ENTRIES SUPPLIED:
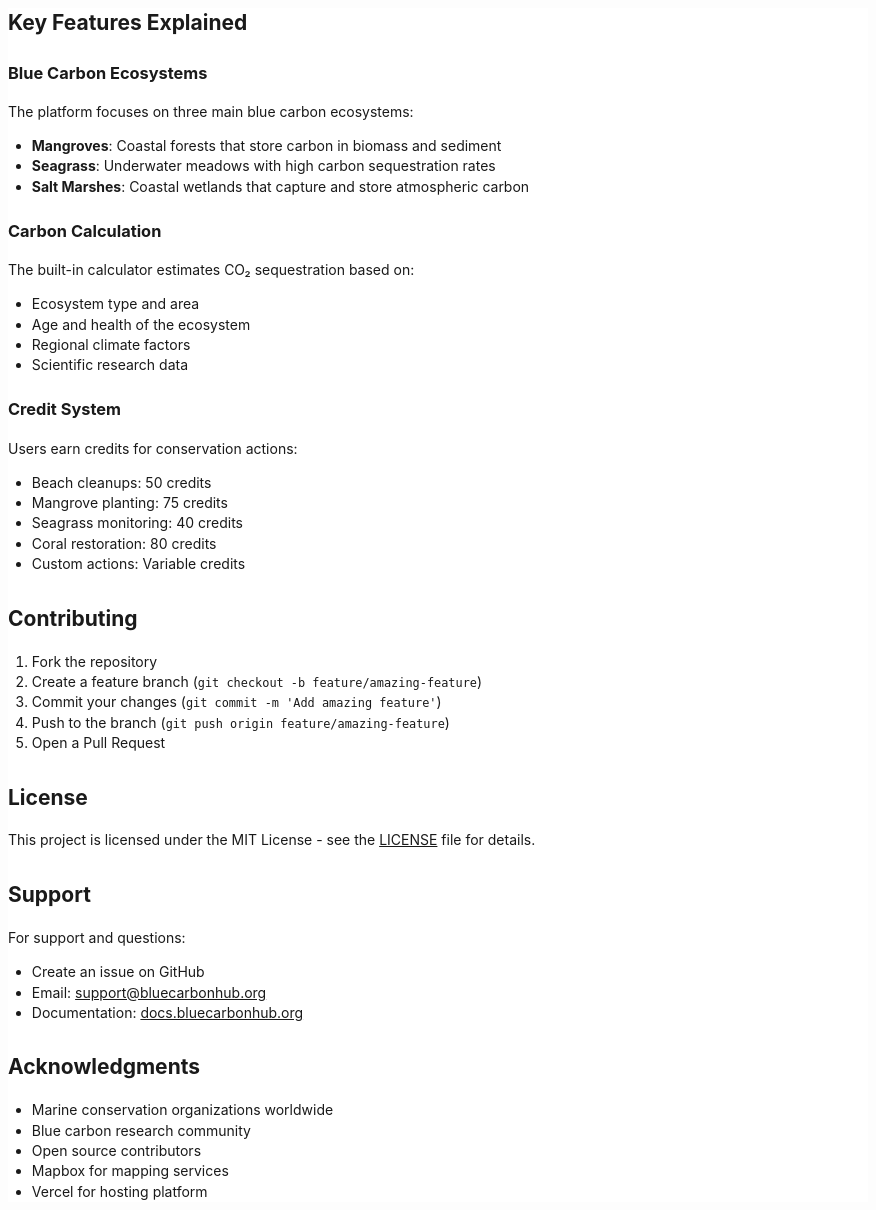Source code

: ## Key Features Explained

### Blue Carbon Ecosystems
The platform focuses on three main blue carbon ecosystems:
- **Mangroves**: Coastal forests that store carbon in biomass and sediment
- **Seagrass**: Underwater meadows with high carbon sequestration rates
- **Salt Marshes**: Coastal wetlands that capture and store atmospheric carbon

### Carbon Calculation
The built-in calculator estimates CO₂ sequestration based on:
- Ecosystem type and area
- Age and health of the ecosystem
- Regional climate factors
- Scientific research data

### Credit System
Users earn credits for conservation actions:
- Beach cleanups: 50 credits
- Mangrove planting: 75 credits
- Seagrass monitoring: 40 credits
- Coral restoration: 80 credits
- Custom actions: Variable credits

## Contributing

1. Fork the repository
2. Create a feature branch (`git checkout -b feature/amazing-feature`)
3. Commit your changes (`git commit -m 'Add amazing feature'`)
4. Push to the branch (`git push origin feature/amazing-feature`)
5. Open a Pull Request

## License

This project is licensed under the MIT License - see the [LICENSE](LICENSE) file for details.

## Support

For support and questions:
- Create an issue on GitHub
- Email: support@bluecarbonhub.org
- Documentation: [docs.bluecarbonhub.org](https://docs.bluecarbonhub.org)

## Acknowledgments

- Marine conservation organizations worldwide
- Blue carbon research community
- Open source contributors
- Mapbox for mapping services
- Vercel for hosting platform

PROBLEM DESCRIPTION: Please tally the lines in the data above containing the string "amazing", and give the number alone.

FINAL ANSWER: 3